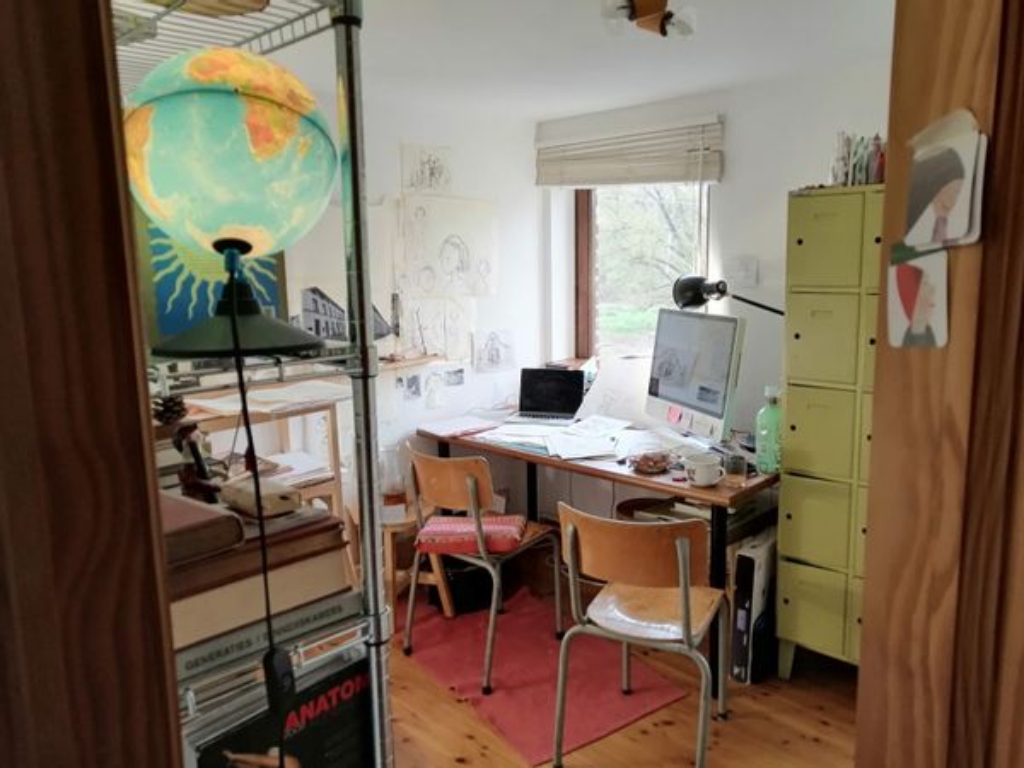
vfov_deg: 53.1
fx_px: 769
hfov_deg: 67.3
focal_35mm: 26
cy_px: 384
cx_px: 512
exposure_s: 1/60
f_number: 1.8
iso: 200
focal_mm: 3.96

● ● ● ● ●

To do
Retype the listing above exactly as it appears, omitting the pictures.

Answer box
vfov_deg: 53.1
fx_px: 769
hfov_deg: 67.3
focal_35mm: 26
cy_px: 384
cx_px: 512
exposure_s: 1/60
f_number: 1.8
iso: 200
focal_mm: 3.96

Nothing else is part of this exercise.